Jim is Alis’ husband and is telling me that I have a sweet camera but that my fisheye lens is really not a fisheye lens. And I’m about to tell him that it is a fisheye lens, but that it cost less than $800, so it’s just not an expensive one. Santa Cruz, at a popular local coffeeshop that I can’t remember the name of.
Jerry, our best man, bester than ever. In counting our blessings, having Jerry back in our company is at the top of the list. We pick up just where we left off, just like that, and it’s fun to watch him study our new parental habits and hurdle the chaos we create around him. Always benevolent, here he is with a peace offering for his girlfriend, because we kidnapped him for an entire day down to the beach to skateboard and watch clustering monarchs and buy panoramic cameras at SwapMeet.
Waiting
We insisted that Chas poop before getting on the plane, and this saved our LIVES. The kids and Damon filled the row behind me on the plane, shouting out random data like “Look, Mom! Shit Pile crater!” and “WHOOOOOOOOOAA!” and “Look at me! Look at ME!” as the plane bounced through mile-high white clouds. Really, there was nothing sober about the flight; I think that these pictures just show our fatigue after dealing with the whole waiting-for-Chas-to-poop-while-fearing-he’d-still-wind-up-pooping-on-the-plane period. The flight was nothing but an amped riot and strangely, everyone near us on the plane thought it was all pretty funny. One man lost it when he heard Ford ask Damon,
“Daddy, what’s this button for?”
“Don’t touch that Ford, that’s the Self-Destruct Button.”
Just lost it.
Happy Holidays!
Chas asked me to make a nativity scene like the one on the table at our local church. He has played with it the past few weeks and I’ve rounded up the little figures for many evenings. I’ve found baby Jesus in the bedsheets, under the nightstand and in a shoe, among other places.

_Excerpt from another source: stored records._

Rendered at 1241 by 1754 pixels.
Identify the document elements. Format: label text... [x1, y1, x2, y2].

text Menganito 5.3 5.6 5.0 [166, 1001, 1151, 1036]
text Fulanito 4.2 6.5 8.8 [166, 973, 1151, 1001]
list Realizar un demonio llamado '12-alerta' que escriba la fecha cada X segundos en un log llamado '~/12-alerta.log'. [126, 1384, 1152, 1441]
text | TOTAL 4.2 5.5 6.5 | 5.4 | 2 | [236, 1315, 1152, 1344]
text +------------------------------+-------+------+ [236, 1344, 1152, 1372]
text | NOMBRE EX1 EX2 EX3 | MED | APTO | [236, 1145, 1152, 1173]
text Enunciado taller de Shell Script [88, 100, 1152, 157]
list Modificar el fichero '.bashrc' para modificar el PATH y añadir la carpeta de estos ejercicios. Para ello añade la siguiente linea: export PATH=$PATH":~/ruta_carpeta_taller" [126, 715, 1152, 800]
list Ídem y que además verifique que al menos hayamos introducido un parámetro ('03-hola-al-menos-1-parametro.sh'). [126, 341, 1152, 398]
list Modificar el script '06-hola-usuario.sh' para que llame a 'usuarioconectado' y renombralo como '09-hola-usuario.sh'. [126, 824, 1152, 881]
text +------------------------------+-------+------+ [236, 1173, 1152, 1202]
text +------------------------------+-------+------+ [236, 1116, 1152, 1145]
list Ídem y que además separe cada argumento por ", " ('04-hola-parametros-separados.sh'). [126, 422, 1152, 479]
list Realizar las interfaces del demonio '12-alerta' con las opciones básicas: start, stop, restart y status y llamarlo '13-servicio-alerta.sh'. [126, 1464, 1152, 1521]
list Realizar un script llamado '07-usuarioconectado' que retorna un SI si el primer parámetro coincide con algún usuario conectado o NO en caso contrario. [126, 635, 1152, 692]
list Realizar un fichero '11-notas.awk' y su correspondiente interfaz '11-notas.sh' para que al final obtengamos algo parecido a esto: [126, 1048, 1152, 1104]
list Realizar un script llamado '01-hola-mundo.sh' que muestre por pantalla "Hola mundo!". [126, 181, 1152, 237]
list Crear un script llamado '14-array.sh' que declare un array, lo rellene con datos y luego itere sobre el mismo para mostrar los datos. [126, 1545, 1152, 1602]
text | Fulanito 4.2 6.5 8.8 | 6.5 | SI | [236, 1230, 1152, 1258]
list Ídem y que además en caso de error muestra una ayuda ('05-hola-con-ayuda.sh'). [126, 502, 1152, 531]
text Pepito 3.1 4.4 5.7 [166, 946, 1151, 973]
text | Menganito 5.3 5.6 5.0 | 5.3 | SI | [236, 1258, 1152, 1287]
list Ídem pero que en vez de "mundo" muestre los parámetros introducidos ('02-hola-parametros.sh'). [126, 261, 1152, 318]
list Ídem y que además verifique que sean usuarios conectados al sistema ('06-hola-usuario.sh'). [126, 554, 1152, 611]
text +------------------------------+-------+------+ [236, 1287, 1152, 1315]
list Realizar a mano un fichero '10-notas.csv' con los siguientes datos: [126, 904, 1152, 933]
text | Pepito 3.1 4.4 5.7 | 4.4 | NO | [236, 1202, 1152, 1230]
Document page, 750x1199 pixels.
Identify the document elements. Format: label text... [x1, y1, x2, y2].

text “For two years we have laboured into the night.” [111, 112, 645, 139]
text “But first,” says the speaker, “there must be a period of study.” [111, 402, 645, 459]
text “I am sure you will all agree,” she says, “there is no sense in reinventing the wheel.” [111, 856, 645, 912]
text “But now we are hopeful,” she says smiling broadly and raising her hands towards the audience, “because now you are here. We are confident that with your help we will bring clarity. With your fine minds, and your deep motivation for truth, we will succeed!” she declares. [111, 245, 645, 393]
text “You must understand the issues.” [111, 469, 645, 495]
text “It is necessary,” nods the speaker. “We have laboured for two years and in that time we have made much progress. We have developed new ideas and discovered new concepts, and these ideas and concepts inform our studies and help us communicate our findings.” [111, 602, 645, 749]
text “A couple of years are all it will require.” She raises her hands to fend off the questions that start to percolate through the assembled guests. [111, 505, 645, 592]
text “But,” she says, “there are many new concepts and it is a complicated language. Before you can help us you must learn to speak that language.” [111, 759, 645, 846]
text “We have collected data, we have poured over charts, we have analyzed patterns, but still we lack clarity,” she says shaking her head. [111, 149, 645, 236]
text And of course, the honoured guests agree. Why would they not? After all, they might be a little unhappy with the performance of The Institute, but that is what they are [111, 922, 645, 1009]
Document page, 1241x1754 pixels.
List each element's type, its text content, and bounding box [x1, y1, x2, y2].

Ford wanted a houseful of gems, “Gems, Everywhere!” he mentioned many times. Santa met him somewhere on the way to halfway. But he got a microscope, so the handfuls (or little felted bowlfuls) of miniatures seemed pretty magnificent.
All Chas wanted were balls, which he was very pleased to recieve.
Our favorite Christmas book this year was Christmastime in Noisy Village, so I thought it was cute that, instead of skiiing on Christmas day (as the children did in the book), we instead skateboarded the rest of the day. I think it might become a new tradition, and the book is so wonderfully loaded with old family traditions that we continue today, anyway. have you read it?
We skated into the night and until eleven. So, that’s moonlight. We don’t have streetlights on our rural road.
I feel like that rocket in the picture above.